La participation des Frères musulmans aux «manifestations de la colère» d'aujourd'hui contre le régime du président Hosni Moubarak introduit en Égypte un élément qui n'était pas présent lors de la révolte en Tunisie : la religion. Les États-Unis doivent-ils craindre le rôle de l'organisation islamiste, première force d'opposition en Égypte, dans cette contestation qui pourrait faire tomber un de leurs plus importants alliés dans le monde arabe?

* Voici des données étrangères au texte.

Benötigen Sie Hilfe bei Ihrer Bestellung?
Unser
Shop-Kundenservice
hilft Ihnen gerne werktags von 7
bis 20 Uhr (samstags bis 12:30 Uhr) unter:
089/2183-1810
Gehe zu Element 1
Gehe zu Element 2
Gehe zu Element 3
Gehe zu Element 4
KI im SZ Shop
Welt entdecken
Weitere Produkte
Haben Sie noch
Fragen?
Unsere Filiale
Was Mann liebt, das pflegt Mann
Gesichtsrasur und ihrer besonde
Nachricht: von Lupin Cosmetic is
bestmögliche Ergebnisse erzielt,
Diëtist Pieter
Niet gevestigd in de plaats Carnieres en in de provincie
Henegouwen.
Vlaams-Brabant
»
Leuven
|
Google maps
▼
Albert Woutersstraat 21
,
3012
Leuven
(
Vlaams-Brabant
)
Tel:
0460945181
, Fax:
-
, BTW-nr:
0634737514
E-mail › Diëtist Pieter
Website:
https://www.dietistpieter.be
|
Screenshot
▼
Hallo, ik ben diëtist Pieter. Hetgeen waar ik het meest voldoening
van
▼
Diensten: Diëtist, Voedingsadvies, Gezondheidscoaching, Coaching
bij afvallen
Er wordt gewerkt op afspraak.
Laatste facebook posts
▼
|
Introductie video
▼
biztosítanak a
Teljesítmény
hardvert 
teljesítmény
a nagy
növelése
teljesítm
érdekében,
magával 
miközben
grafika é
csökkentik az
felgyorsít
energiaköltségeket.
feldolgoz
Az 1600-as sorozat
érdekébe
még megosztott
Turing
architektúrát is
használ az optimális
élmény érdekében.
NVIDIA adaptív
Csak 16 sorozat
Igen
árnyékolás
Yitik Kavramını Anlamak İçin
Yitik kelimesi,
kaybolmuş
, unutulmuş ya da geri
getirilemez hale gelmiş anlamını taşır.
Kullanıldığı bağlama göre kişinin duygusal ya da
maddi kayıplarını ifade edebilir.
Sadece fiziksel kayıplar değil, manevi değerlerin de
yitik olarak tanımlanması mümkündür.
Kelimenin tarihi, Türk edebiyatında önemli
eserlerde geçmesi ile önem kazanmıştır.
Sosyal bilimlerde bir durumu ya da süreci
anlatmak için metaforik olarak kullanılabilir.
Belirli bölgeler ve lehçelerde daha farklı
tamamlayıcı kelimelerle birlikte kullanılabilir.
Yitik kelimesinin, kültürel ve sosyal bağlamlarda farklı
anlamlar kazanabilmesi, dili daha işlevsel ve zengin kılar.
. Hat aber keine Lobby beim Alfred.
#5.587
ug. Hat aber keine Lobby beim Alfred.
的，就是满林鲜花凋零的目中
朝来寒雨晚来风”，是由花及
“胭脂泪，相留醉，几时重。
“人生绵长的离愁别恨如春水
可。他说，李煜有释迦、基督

Bruce Riedel, un ancien agent de la CIA qui a collaboré à l'élaboration de la stratégie américaine au Pakistan et en Afghanistan, répond par la négative dans cet article. Il rappelle notamment que les Frères musulmans d'Égypte ont renoncé à la violence il y a plusieurs années, une position qui a d'ailleurs contribué aux dénonciations formulées à leur égard par les islamistes plus radicaux, dont les dirigeants d'Al-Qaeda. Il ajoute que l'opposant égyptien le plus en vue, Mohamed ElBaradei, a formé une alliance officieuse avec eux. Et il note qu'il ne revient pas aux États-Unis, de toute façon, à choisir les dirigeants égyptiens.

Cela dit, Riedel estime qu'Israël demeurera le problème le plus important entre les États-Unis et les Frères musulmans. Je cite un passage de son article à ce sujet :

«La confrérie a levé une armée pour combatre Israël lors de sa guerre d'indépendance en 1948. Sa filiale palestinienne a formé le noyau du Hamas, et la confrérie conserve des liens avec les dirigeants de Gaza. Les leaders de la confrérie comprennent que le traité de paix avec Israël est la pierre d'assise de la politique étrangère de l'Égypte contemporaine et sous-tend l'aide annuelle américaine de 2 milliards de dollars ainsi qu'une industrie touristique lucrative, mais ils sont très critiques à l'égard d'Israël, de ses dirigeants et de ses politiques. Leur base est fondamentalement opposée à toute coopération égyptienne avec Israël.»

P.S. : The Lede, un blogue du New York Times, permet de suivre à la minute près ce qui se passe aujourd'hui en Égypte, où le régime de Moubarak tente de réprimer la contestation par la violence politicière et la censure gouvernementale.

P.P.S : Comme le rappelle un des commentateurs de ce blogue, mon collègue de La Presse Alexandre Sirois posait la même question que l'on retrouve en tête de ce billet dans un reportage réalisé l'an dernier en Égypte.